Fig. 8 shows an illustrative fabrication process for the focused acoustic transducer. In block 802, a piezoelectric material with reduced or low planar coupling is provided. One suitable piezoelectric material is lead metabionate, which has a planar coupling coefficient (k ₃ i ) of less than 0.05 and Poisson's ratio of less than 0.2. Other materials with higher planar coupling coefficient values (e.g., up to about 0.1 ) and Poisson ratios (e.g., up to about 0.25) can be used, though such materials would place greater demands on the performance of the driving electronics. The material is given a circular shape with no grooves, cuts, or kerfs. In block 804 an electrode material is deposited (e.g., silver). In block 806, the electrode material is etched into an annular ring pattern. Next, the wires are coupled to the electrodes in block 808 before the transducer is mounted on a backing material (e.g., a tungsten-polymer mix) in block 810. Finally, in block 812, the transducer and backing material are encapsulated in a sealed housing (e.g., PEEK). The encapsulation process may include the provision of pathways for pressure compensation oil to displace any compressible gasses from the housing. Teflon tape may be used to create these pathways. An epoxy having low shrinkage such as Duralco 4700 or equivalent is appropriate for encapsulation. Pressure compensation oil may be allowed to permeate the ceramic and backing before encapsulation. Preferably at least 65% of the cylindrical surface of the backing is bonded to the PEEK housing to ensure the structural integrity of the device. An alternative material for the backing could be used. For example, Viton could be replaced with an epoxy such as Duralco 4538.

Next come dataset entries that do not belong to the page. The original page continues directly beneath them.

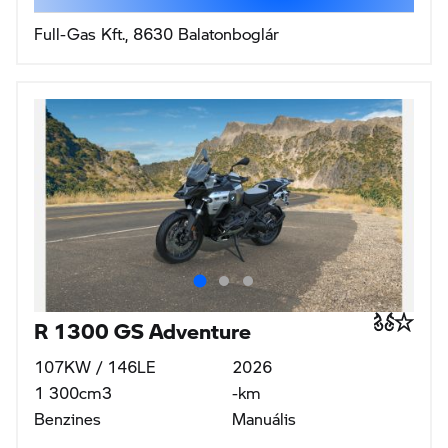
Full-Gas Kft., 8630 Balatonboglár
R 1300 GS Adventure
107KW / 146LE
2026
1 300cm3
-km
Benzines
Manuális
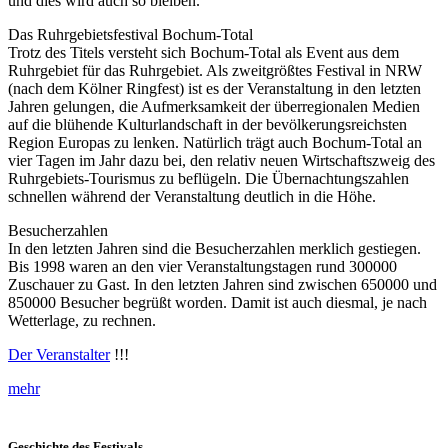
und dies wird auch so bleiben.
Das Ruhrgebietsfestival Bochum-Total
Trotz des Titels versteht sich Bochum-Total als Event aus dem
Ruhrgebiet für das Ruhrgebiet. Als zweitgrößtes Festival in NRW
(nach dem Kölner Ringfest) ist es der Veranstaltung in den letzten
Jahren gelungen, die Aufmerksamkeit der überregionalen Medien
auf die blühende Kulturlandschaft in der bevölkerungsreichsten
Region Europas zu lenken. Natürlich trägt auch Bochum-Total an
vier Tagen im Jahr dazu bei, den relativ neuen Wirtschaftszweig des
Ruhrgebiets-Tourismus zu beflügeln. Die Übernachtungszahlen
schnellen während der Veranstaltung deutlich in die Höhe.
Besucherzahlen
In den letzten Jahren sind die Besucherzahlen merklich gestiegen.
Bis 1998 waren an den vier Veranstaltungstagen rund 300000
Zuschauer zu Gast. In den letzten Jahren sind zwischen 650000 und
850000 Besucher begrüßt worden. Damit ist auch diesmal, je nach
Wetterlage, zu rechnen.
Der Veranstalter
!!!
mehr
Geschichte des Festivals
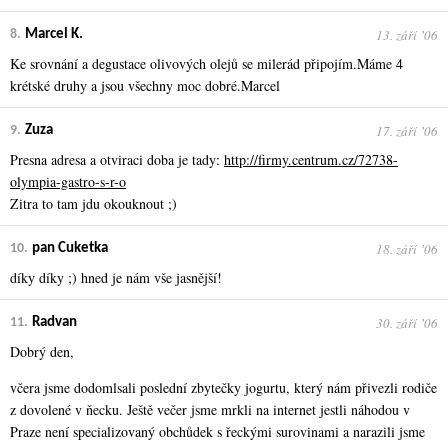
13. září ʼ06
8.
Marcel K.
Ke srovnání a degustace olivových olejů se milerád připojím.Máme 4
krétské druhy a jsou všechny moc dobré.Marcel
17. září ʼ06
9.
Zuza
Presna adresa a otviraci doba je tady:
http://firmy.centrum.cz/72738-
olympia-gastro-s-r-o
Zitra to tam jdu okouknout ;)
18. září ʼ06
10.
pan Cuketka
díky díky ;) hned je nám vše jasnější!
30. září ʼ06
11.
Radvan
Dobrý den,
včera jsme dodomlsali poslední zbytečky jogurtu, který nám přivezli rodiče
z dovolené v ňecku. Ještě večer jsme mrkli na internet jestli náhodou v
Praze není specializovaný obchůdek s řeckými surovinami a narazili jsme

As another alternative, other polymers used in the construction of the transducer could be compatible with specific environmental conditions. Duralco 4460, Duralco 4700, Duralco 4538, Duralco 120, 124 or equivalent, high temp epoxy, rated to at least 185°C can be used where appropriate. Procedures can be used to minimize the formation of voids in the epoxy and backing material. Epoxies should be fully degassed where appropriate (by stirring under vacuum) prior to their use.

As an alternative to lead metaniobate, an equivalent material with a low planar coupling and low Poisson's ratio and that can withstand very high temperatures while maintaining extremely stable piezoelectric activity can be used. For example, bismuth titanate is also suitable and may be preferred if the temperature requirements are much higher. Bizmuth titanate has a slightly higher planar coupling coefficient and Poisson's ratio, but can withstand very high temperatures while maintaining extremely stable piezoelectric activity. Other materials with high stability of dielectric constant and piezoelectric constant at various temperatures and pressures will be suitable for an equivalent.

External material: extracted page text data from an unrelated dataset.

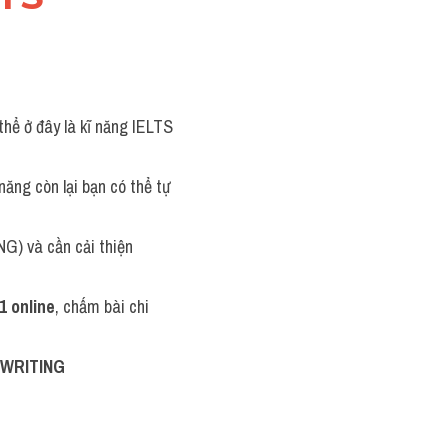
thể ở đây là kĩ năng IELTS 
ăng còn lại bạn có thể tự 
NG) và cần cải thiện
1 online
, chấm bài chi 
S WRITING 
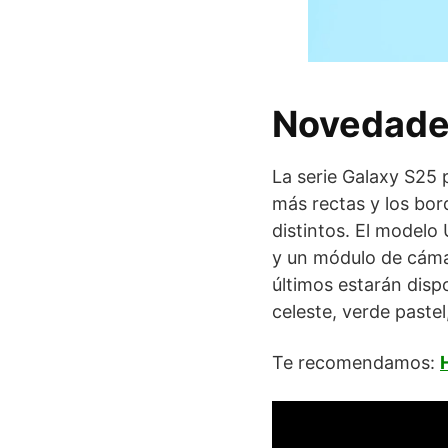
Novedades
La serie Galaxy S25 
más rectas y los bor
distintos. El modelo
y un módulo de cámar
últimos estarán disp
celeste, verde pastel
Te recomendamos:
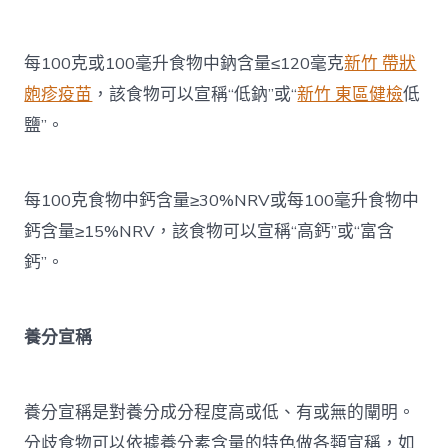
每100克或100毫升食物中鈉含量≤120毫克
新竹 帶狀
皰疹疫苗
，該食物可以宣稱“低鈉”或“
新竹 東區健檢
低
鹽”。
每100克食物中鈣含量≥30%NRV或每100毫升食物中
鈣含量≥15%NRV，該食物可以宣稱“高鈣”或“富含
鈣”。
養分宣稱
養分宣稱是對養分成分程度高或低、有或無的闡明。
分歧食物可以依據養分素含量的特色做各類宣稱，如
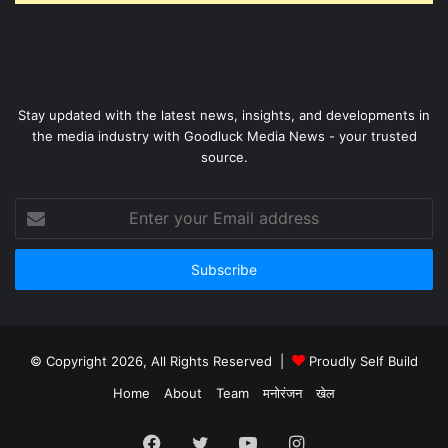
Stay updated with the latest news, insights, and developments in
the media industry with Goodluck Media News - your trusted
source.
Enter
your
Email
address
© Copyright 2026, All Rights Reserved |
Proudly Self Build
Home
About
Team
मनोरंजन
खेल
Facebook
Twitter
YouTube
Instagram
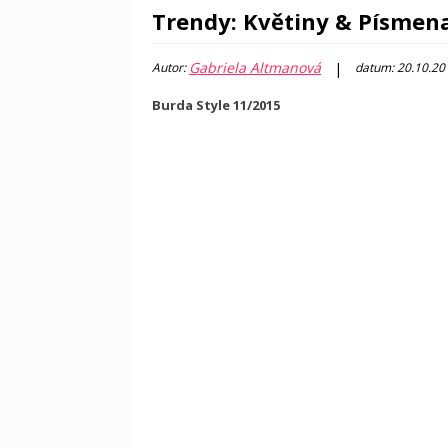
Trendy: Květiny & Písmen
Gabriela Altmanová
|
Autor:
datum: 20.10.20
Burda Style 11/2015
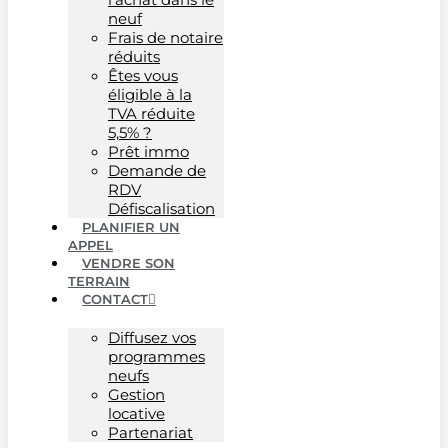
neuf
Frais de notaire
réduits
Êtes vous
éligible à la
TVA réduite
5,5% ?
Prêt immo
Demande de
RDV
Défiscalisation
PLANIFIER UN
APPEL
VENDRE SON
TERRAIN
CONTACT
Diffusez vos
programmes
neufs
Gestion
locative
Partenariat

Fig. 9 shows calculated and measured responses for a transducer designed to focus the acoustic signal at a distance 0.48 times the diameter of the transducer. The vertical axis is the signal amplitude in dB. The horizontal axis is the distance from the centerline of the transducer. The solid line represents the measured amplitude while the broken line represents the computed response. The close correspondence between the actual response and the computed response indicate that the desired performance can be achieved without cutting deep grooves into the piezoelectric material.

These and other variations and modifications will become apparent to those skilled in the art once the above disclosure is fully appreciated. It is intended that the following claims be interpreted to embrace all such variations and modifications.